TEXT:
[Start of section]

- Type: Clearing Union
- Central Banks or Monetary Authorities: 11

Leaders
- • Chairman: Dr. Abdulnaser Hemmati
- • Secretary-General: Dr. Mojtaba Khalesi
- Establishment: 1974
- Website www.asianclearingunion.org

= Asian Clearing Union =

International trade organization

The Asian Clearing Union (ACU) was established on December 9, 1974, at the initiative of the United Nations Economic and Social Commission for Asia and the Pacific (ESCAP). The primary objective of ACU, at the time of its establishment, was to secure regional co-operation regarding the clearing of eligible monetary transactions among the members of the Union to provide a system for clearing payments among the member countries on a multilateral basis.

==Objectives==

- To facilitate settlement of payments on a multilateral basis,
- To promote the use of participants' currencies,
- To promote monetary co-operation among the participants,
- To provide for currency swap arrangement among the participants.

[End of section]

DATA EXCERPT:
[Start of section]

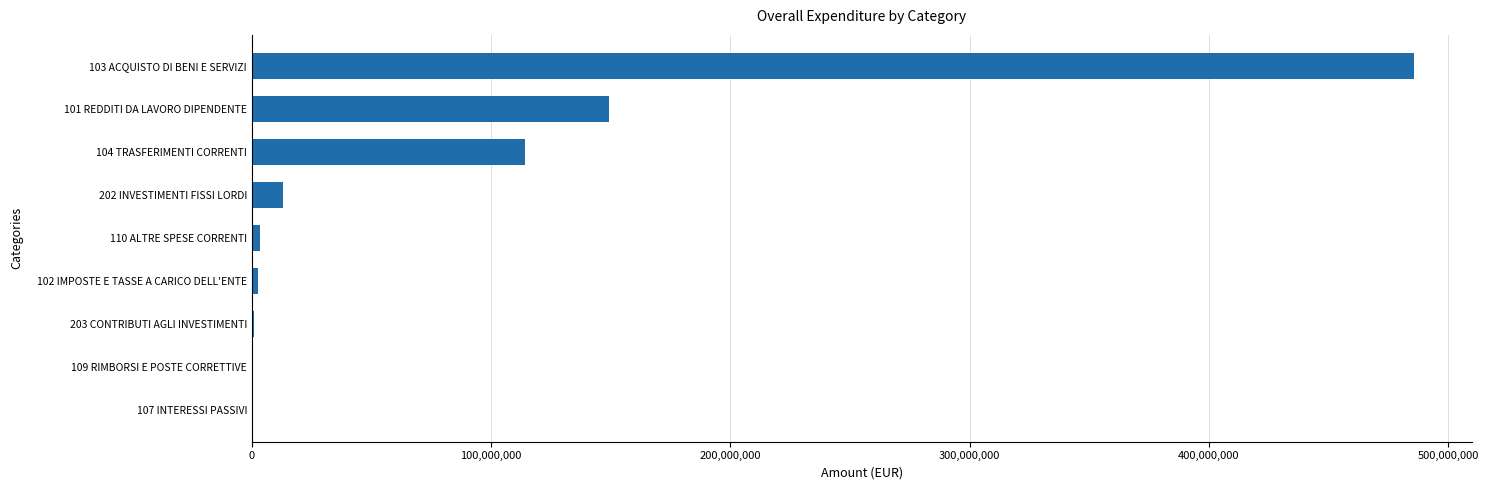

Where is the data nearest to the value 242804912?

101 REDDITI DA LAVORO DIPENDENTE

[End of section]

EXERCISE TASKS:
1 – Summarize the text on the Asian Clearing Union in two sentences.
2 – Write the next part of the text on the Asian Clearing Union, picking up after its list of objectives.

RESULTS FOR THE EXERCISE:
1 – The Asian Clearing Union, a clearing union of 11 central banks or monetary authorities, was established on December 9, 1974, at the initiative of the United Nations Economic and Social Commission for Asia and the Pacific to provide a system for clearing payments among member countries on a multilateral basis. Its objectives are to facilitate multilateral settlement of payments, to promote the use of participants' currencies and monetary co-operation among them, and to provide for currency swap arrangements among the participants.

2 –
==Settlement process==
Period: Bimonthly Settlement

Payment deadline: T+4

==Currency swap arrangements==

Eligibility: Any participant in net deficit

Time of request: Before the end of a settlement period

Amount: 20% of the average gross payments (ACU dollar/euro/yen accounts collectively) made by every eligible participant

Rate: linear interpolation of Chicago Mercantile Exchange: CME SOFR one month and three month for US Dollar, the EURIBOR two month for Euro, two month LIBOR declared by the ICE for Japanese Yen

Benefits:
- Easy access to international reserves of other participants
- Availability of the facility on a multilateral basis
- The opportunity for further monetary co-operation
In February 2025, according to some sources, it was revealed that the representatives of the Standing Technical Committee of Asian Clearing Union (STCACU) held a meeting in Dhaka to focus on the implementation of ACUMER as the tailor made platform in the process of facilitation of payment systems for cross-border transactions. The meeting agenda focused on introducing digital currency and simplifying the cross-border transaction method where the notion of implementing ACUMER was brought into the equation. In addition, there were recommendations and suggestions requested towards all the member countries of Asian Clearing Union such as Bangladesh, Bhutan, Iran, India, Maldives, Nepal, Pakistan, Sri Lanka, and Myanmar to join the ACUMER by March 2025 which was set as the cutoff period and complete the financial transactions.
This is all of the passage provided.